The spine is a complex mechanical structure composed of bones (vertebrae) separated by pads of fibrocartilage (discs) that allow some movement between these bones. The discs also create a space between each vertebra that allows a nerve to pass through on each side. The nerves that pass between the vertebrae in the lower back travel down each leg while the nerves that pass between the vertebrae in the lower neck travel down each arm. Individually, each disc can be compared to a jelly donut – they have a softer gel-like center surrounded by a tougher exterior. Like a jelly donut, the interior can sometimes squeeze out. Unlike a jelly donut, this can be more than a minor annoyance; this can compress the nearby nerve and cause a variety of symptoms, including pain, numbness, tingling or even weakness in an arm or leg.
The good news is that spinal disc herniations can usually be treated with conservative care without the need for surgery. Such treatments may include manual manipulation techniques or mechanical traction therapy to reduce the degree of disc herniation and relieve pressure on the nearby nerve.
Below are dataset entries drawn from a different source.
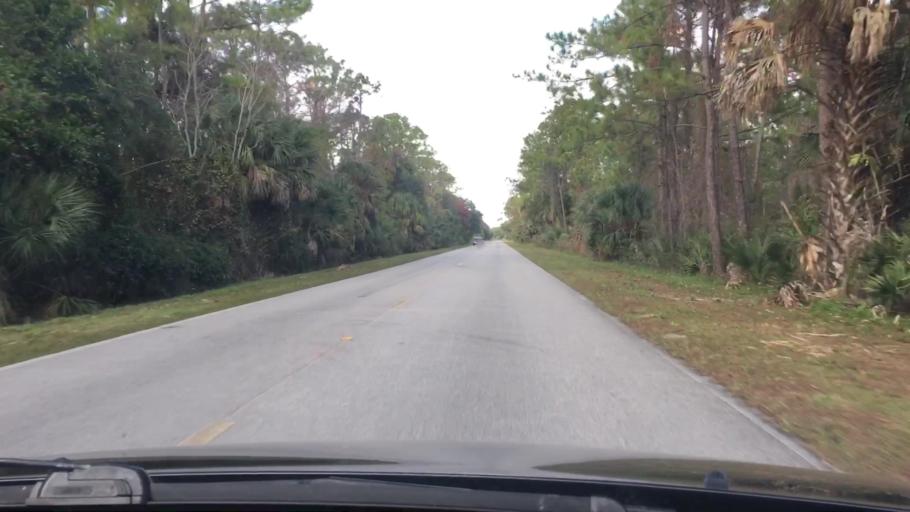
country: US
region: Florida
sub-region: Volusia County
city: Ormond Beach
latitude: 29.2923
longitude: -81.1277
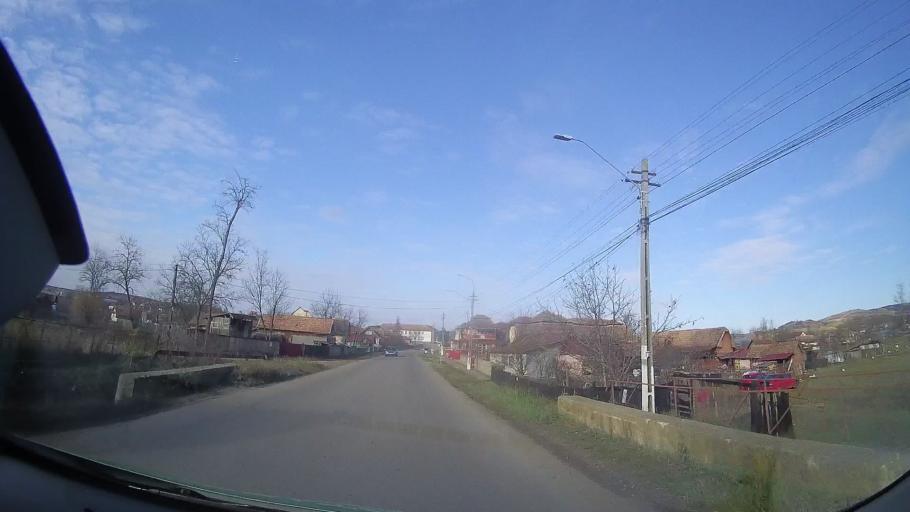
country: RO
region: Mures
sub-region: Comuna Valea Larga
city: Valea Larga
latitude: 46.6192
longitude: 24.0790
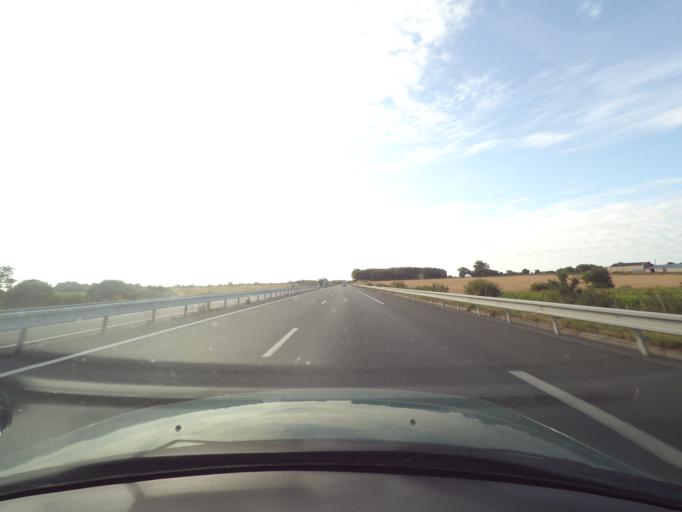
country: FR
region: Poitou-Charentes
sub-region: Departement des Deux-Sevres
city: Combrand
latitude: 46.9260
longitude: -0.7126
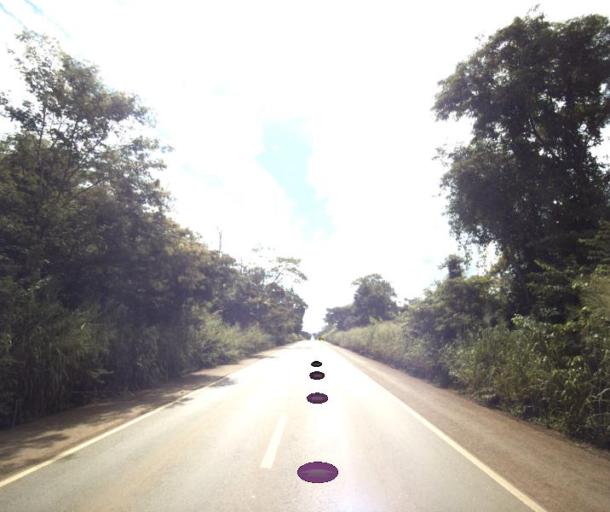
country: BR
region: Goias
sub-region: Petrolina De Goias
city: Petrolina de Goias
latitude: -15.9930
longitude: -49.1497
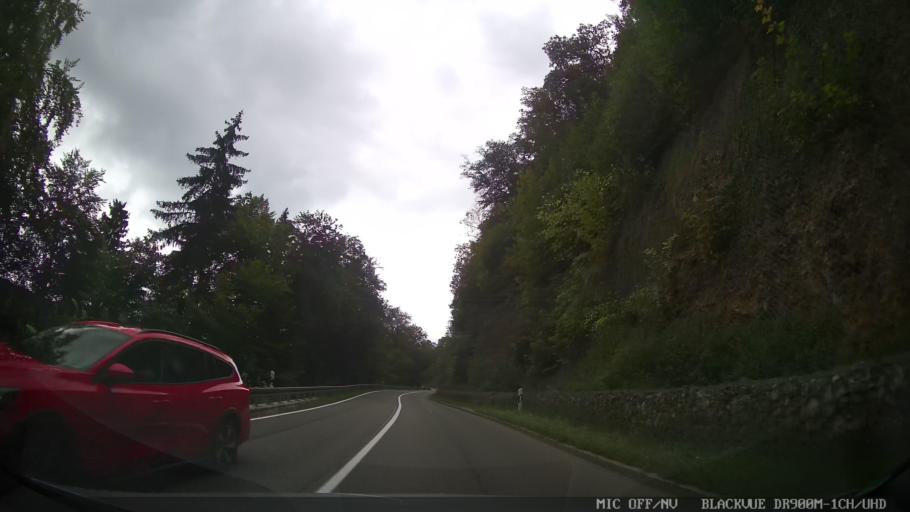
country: DE
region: Baden-Wuerttemberg
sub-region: Freiburg Region
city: Fridingen an der Donau
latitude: 48.0141
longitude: 8.9159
Other treatments may include anti-inflammatory and/or pain medications, injections and a variety of more invasive surgical interventions, depending on the problem type and severity in each particular case.
It is important that disc and related conditions are evaluated by a qualified provider before recommendations can be made regarding the best approach in each individual situation. However, it is generally recommended that you AVOID trying to stretch or do other exercises prior to being evaluated and given appropriate recommendations as certain movements may worsen this condition. There are also “red-flags” that your provider will look for such as a loss of bowel or bladder function or control, numbness or “pins and needles” sensation in the groin and inner thighs as well as some other symptoms and physical findings that may indicate a rare but serious condition known as Cauda Equina Syndrome (if you do have these symptoms or if your condition is rapidly worsening you should have immediate ER evaluation to ensure appropriate timely management).
Although spinal disc problems can sometimes be serious and even require surgery, they can most often be effectively treated with conservative care and the patient can return to their usual activities with little or no limitation. It is important to consult with your primary care physician or other qualified provider to ensure that you receive the necessary evaluation (including MRI and/or other testing if/as appropriate in each individual case) to determine the best course of care for your condition and to allow you to begin this care as early as possible for the best therapeutic results and outcome.